The seafood stew at Caldo Verde is a dish that will leave you wanting more. This hearty soup is made with local rock crab and mussels, along with potatoes and kale. The dish is accompanied by a salad of scallion kimchi and farro.

The restaurant offers a daily lunch and dinner menu. Prices at this upscale eatery are moderate. Expect to spend about $60 for an average meal. Wines by the bottle start at $40. The menu at Caldo Verde is full of regional fare, from carnitas and sweet potato hash to a traditional Mexican meal.

Soko

At the Soko on Cara Hotel, you can taste the cuisine of a traditional Japanese restaurant without having to leave the hotel. Instead, this restaurant offers a unique dining experience on the hotel’s roof.
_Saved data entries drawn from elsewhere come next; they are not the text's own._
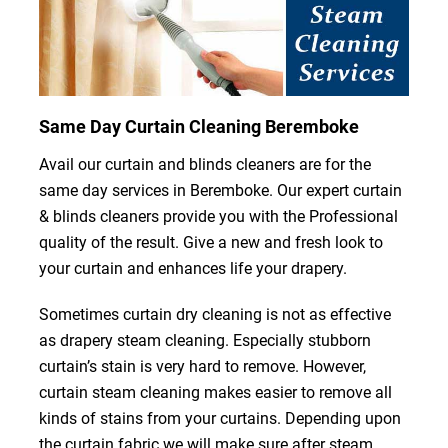
Same Day Curtain Cleaning Beremboke
Avail our curtain and blinds cleaners are for the
same day services in Beremboke. Our expert curtain
& blinds cleaners provide you with the Professional
quality of the result. Give a new and fresh look to
your curtain and enhances life your drapery.
Sometimes curtain dry cleaning is not as effective
as drapery steam cleaning. Especially stubborn
curtain’s stain is very hard to remove. However,
curtain steam cleaning makes easier to remove all
kinds of stains from your curtains. Depending upon
the curtain fabric we will make sure after steam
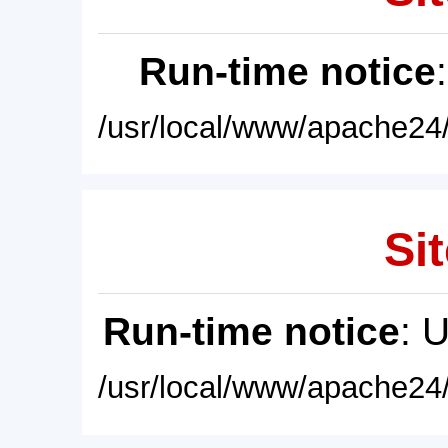
Run-time notice
/usr/local/www/apache24/
Sit
Run-time notice
: 
/usr/local/www/apache24/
Its elevated dining space overlooks the city skyline, while the lower lounge offers cozy seating. Among the specialties of Soko are its off-menu secret rolls, which include toro, avocado, salmon roe, and caviar.

FIG

FIG at the Fairmont Miramar in Santa Monica is dedicated to serving seasonal, fresh, and diverse Southern cuisine. Named after the 123-year-old Moreton Bay Fig tree, FIG is committed to using locally sourced and sustainable ingredients in its menu. It offers a regularly changing seasonal menu, a Cheese and Charcuterie Bar, an approachable wine list, and its signature cocktail program.

Cara

The Cara hotel restaurant is a Forbes Five-Star establishment offering a modern tasting menu featuring sustainable New England ingredients. Executive Chef Jacob Jasinski focuses on letting the food shine, creating a daily menu that changes depending on seasonality. Chefs also interact with guests and offer optional wine pairings.
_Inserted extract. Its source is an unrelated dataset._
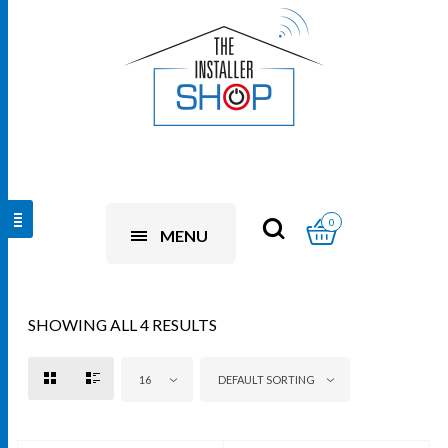
0
MENU
SHOWING ALL 4 RESULTS
16
DEFAULT SORTING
Drinks are served in square wooden trays, an elegant touch. The tabletop is lit from beneath, making it easy for guests to place their drinks. The menu is seasonal and European-inflected, with ample options. Guests can order anything from small plates to large portions. A few dishes on the menu are a must-order.

The rooftop is a highlight. This elevated dining space is located at the hotel’s top and offers sweeping cityscape views. The lower dining lounge is cozy and features an award-winning sommelier.